Given Perry’s legal woes, the “oops” heard round the world, and his newfound affinity for country-rap songs about himself, the national media is, perhaps predictably, pretty damn excited for a Perry 2016 campaign. 

Perhaps Gawker expressed that enthusiasm best, when it reacted to news that Perry would be making his announcement with the headline, “Ah Yes Oh Rick Perry Yes Yes Thank You God.” And that was before anybody had heard the song that Perry apparently commissioned: “Rick Perry supporter / Let’s protect our border / To hell with anyone who don’t believe in the USA / Rick Perry all the way.” 

Still, even before “Answer to No One,” which is the name of the song in its non-Perrified form that Perry  to, people in the media were pumped to see what Perry might do this time around. Sequels rarely live up to the hype, and Perry—whose campaign is built, in part, around explaining away the disaster that was his 2012 attempt—is more likely to overcome the low expectations he faces than to drop another “oops” on live television. His own wife is out there pushing the theme of “He’s prepared now,” and while that may be the definition of “damned by faint praise,” it’s almost certainly true. 

Still, the obvious critics who see Perry as a ripe target are delighted. TMZ created a video to highlight how sweaty Perry was during his speech, while the liberal blog joked that “the Republican primary just got serious. Rick Perry is in.” 

The right-wing media, meanwhile, is working overtime on Perry’s image rehab.
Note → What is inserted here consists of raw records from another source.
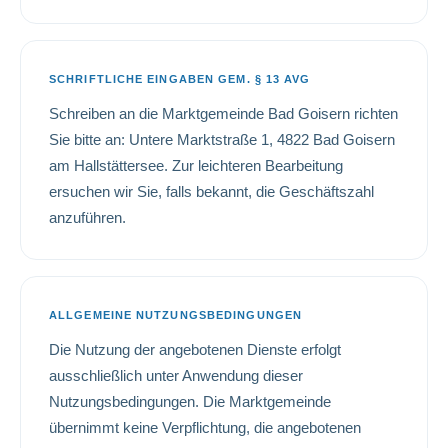
SCHRIFTLICHE EINGABEN GEM. § 13 AVG
Schreiben an die Marktgemeinde Bad Goisern richten
Sie bitte an: Untere Marktstraße 1, 4822 Bad Goisern
am Hallstättersee. Zur leichteren Bearbeitung
ersuchen wir Sie, falls bekannt, die Geschäftszahl
anzuführen.
ALLGEMEINE NUTZUNGSBEDINGUNGEN
Die Nutzung der angebotenen Dienste erfolgt
ausschließlich unter Anwendung dieser
Nutzungsbedingungen. Die Marktgemeinde
übernimmt keine Verpflichtung, die angebotenen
Fox News’ Erick Erickson issued an essay about “Why Rick Perry Deserves a Second Look,” while conservative blog the Blaze highlighted the humility of Perry’s “second son,” real-life lone survivor Marcus Luttrell

Perry’s own campaign is keen to display the endorsement from Luttrell—the first link on his “about” page on his website is one that showcases his relationship with the Navy SEAL—and Chris Kyle’s widow was also present for the announcement. The very first words on the page are “2016 will be about a record of leadership. It will be a show me don’t tell me election,” which makes a lot of sense: few things say “leadership” more than the military men who’ve become Hollywood heroes that Perry can claim, and “show me, don’t tell me” is a fine theme for a candidate whose “tell me” has mostly involved pretty stupid things. 
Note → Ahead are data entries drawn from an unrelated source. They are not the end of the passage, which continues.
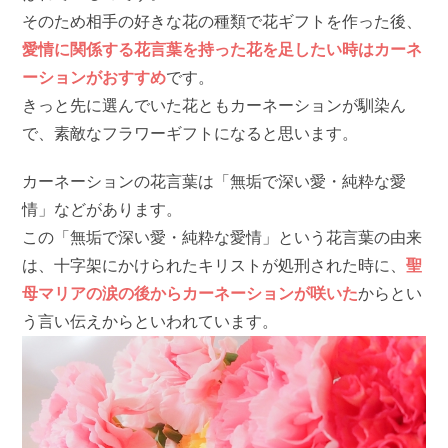
そのため相手の好きな花の種類で花ギフトを作った後、
愛情に関係する花言葉を持った花を足したい時はカーネ
ーションがおすすめ
です。
きっと先に選んでいた花ともカーネーションが馴染ん
で、素敵なフラワーギフトになると思います。
カーネーションの花言葉は「無垢で深い愛・純粋な愛
情」などがあります。
この「無垢で深い愛・純粋な愛情」という花言葉の由来
は、十字架にかけられたキリストが処刑された時に、
聖
母マリアの涙の後からカーネーションが咲いた
からとい
う言い伝えからといわれています。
Still, the framing of Perry 2016 is underway, and it’s safe at this point to declare him a longshot (the betting odds have him at thirty to one, or significantly worse than the chances that the Houston Texans will go to the Super Bowl in February). If he can somehow surpass the urge that people have to laugh at him—or to explain away why they’re not laughing at him—he’s got a shot in a year without a strong frontrunner, but that’s one hell of an “if.”